> **Dataset extract**
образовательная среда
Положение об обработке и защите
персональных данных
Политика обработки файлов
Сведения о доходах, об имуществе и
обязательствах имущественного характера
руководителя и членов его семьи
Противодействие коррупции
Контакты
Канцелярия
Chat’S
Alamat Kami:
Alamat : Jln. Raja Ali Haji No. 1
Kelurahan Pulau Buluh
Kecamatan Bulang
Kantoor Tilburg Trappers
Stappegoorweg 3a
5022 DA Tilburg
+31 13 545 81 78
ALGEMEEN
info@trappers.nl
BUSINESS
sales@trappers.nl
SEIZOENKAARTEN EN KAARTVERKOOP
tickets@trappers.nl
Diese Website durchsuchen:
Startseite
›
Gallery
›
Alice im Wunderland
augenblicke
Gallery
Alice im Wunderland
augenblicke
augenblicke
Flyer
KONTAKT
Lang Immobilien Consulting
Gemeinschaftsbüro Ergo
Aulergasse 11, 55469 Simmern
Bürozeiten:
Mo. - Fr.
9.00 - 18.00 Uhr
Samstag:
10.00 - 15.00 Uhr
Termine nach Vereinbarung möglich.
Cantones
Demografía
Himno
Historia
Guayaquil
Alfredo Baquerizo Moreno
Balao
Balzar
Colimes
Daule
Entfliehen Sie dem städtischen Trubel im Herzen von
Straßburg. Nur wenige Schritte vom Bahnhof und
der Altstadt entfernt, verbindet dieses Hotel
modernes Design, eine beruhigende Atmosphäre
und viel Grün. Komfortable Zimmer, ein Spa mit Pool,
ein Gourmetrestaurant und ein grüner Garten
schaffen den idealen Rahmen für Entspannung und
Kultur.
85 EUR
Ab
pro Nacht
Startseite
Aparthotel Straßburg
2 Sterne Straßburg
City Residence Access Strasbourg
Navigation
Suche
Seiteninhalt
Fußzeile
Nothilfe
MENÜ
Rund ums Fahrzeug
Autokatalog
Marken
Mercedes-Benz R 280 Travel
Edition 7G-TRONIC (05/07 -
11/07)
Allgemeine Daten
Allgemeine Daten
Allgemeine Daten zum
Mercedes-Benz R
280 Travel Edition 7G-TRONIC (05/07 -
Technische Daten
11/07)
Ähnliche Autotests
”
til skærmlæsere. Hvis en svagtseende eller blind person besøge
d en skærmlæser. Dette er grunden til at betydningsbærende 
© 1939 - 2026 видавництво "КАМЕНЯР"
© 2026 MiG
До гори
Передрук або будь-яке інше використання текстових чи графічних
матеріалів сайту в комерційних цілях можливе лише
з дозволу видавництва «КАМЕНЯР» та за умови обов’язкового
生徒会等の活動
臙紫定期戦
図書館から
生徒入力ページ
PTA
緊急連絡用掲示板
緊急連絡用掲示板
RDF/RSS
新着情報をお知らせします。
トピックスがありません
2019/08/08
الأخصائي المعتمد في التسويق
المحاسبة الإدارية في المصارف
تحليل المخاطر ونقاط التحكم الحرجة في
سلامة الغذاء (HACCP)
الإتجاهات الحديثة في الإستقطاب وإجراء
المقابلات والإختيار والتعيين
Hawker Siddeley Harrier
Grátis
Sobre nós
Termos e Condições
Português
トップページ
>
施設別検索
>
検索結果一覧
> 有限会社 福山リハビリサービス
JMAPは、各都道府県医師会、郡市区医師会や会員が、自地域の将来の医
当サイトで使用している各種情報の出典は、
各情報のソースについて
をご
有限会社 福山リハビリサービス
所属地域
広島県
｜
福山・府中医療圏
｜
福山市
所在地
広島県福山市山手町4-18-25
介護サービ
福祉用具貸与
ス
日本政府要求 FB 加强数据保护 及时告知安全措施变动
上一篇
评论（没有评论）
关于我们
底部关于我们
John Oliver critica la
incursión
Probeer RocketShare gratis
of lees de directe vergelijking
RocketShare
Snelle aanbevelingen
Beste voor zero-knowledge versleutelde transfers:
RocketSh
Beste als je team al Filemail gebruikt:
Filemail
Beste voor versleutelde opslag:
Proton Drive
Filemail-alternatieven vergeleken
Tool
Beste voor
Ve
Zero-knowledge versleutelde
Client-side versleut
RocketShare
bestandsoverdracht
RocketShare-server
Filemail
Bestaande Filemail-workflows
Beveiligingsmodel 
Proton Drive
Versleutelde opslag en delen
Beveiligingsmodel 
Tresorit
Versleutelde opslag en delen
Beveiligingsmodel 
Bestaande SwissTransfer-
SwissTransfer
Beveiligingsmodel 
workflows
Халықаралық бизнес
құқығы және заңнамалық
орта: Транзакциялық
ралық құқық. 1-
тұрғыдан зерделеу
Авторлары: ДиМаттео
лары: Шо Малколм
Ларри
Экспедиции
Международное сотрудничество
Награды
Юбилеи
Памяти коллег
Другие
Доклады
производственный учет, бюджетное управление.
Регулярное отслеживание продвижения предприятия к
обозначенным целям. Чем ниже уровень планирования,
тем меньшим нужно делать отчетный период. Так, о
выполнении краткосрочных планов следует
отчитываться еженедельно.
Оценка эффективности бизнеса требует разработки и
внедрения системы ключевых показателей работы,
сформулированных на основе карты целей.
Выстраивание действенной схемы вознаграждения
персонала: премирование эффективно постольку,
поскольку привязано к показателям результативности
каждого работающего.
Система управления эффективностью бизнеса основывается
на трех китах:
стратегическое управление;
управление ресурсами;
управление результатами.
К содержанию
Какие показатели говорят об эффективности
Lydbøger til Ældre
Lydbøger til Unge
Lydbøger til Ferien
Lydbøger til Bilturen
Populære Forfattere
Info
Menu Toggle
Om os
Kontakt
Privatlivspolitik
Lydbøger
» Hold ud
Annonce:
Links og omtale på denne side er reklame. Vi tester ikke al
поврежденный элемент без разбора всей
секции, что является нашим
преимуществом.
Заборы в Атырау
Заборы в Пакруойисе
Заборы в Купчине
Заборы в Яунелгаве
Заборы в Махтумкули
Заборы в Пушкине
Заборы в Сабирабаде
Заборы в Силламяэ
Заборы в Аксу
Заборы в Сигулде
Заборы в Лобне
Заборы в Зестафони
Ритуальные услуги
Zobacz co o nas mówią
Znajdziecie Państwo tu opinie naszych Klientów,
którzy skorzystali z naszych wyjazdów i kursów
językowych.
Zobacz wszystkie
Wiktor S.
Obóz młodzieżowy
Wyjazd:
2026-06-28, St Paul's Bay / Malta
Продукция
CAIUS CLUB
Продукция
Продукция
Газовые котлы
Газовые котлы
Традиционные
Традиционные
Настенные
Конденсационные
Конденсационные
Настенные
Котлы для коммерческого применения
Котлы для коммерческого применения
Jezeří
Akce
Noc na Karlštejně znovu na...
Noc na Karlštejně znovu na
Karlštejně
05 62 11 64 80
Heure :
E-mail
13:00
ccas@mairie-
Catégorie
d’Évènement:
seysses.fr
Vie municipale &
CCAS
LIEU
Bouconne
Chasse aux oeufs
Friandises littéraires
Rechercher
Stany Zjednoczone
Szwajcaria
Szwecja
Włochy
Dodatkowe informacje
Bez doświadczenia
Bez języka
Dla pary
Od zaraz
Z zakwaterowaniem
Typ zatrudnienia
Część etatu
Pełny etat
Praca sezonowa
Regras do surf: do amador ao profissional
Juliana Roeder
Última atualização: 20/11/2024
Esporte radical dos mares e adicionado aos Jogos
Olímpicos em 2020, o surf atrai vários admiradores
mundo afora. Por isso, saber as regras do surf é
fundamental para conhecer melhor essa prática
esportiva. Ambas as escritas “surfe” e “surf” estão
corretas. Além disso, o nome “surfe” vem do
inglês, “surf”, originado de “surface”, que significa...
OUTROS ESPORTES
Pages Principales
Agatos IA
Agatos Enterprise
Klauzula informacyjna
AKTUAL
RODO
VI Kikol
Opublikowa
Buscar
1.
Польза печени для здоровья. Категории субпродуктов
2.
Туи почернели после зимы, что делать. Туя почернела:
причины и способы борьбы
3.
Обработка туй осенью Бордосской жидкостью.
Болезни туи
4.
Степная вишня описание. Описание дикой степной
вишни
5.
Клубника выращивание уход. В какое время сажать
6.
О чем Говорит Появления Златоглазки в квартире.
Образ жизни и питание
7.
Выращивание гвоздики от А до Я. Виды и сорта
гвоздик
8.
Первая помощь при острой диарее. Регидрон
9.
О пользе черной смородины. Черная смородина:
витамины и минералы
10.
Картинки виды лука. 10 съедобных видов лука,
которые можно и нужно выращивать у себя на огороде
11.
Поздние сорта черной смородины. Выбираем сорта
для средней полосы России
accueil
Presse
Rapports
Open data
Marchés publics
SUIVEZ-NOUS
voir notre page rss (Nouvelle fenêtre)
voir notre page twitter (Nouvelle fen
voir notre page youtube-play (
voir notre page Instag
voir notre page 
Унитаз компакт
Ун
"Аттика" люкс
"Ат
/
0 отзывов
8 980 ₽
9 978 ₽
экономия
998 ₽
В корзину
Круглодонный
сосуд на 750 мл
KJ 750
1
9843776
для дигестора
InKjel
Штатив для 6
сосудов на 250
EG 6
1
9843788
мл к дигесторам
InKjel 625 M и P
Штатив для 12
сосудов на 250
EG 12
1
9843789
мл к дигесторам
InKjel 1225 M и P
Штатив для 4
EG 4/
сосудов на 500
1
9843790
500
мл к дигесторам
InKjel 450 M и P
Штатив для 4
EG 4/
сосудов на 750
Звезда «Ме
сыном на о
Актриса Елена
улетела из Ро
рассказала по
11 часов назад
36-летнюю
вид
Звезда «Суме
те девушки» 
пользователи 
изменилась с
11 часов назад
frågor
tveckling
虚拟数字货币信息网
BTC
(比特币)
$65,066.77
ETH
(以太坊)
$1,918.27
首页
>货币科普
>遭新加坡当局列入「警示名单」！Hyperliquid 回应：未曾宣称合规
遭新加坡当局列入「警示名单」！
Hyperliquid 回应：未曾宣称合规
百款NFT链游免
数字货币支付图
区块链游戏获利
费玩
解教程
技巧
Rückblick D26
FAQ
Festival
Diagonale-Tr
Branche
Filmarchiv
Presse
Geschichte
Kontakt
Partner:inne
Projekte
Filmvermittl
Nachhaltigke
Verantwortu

> **Work instruction**
When a line in the material above holds the word "Edition", copy that line.

> **Result of this task**
Edition 7G-TRONIC (05/07 -
280 Travel Edition 7G-TRONIC (05/07 -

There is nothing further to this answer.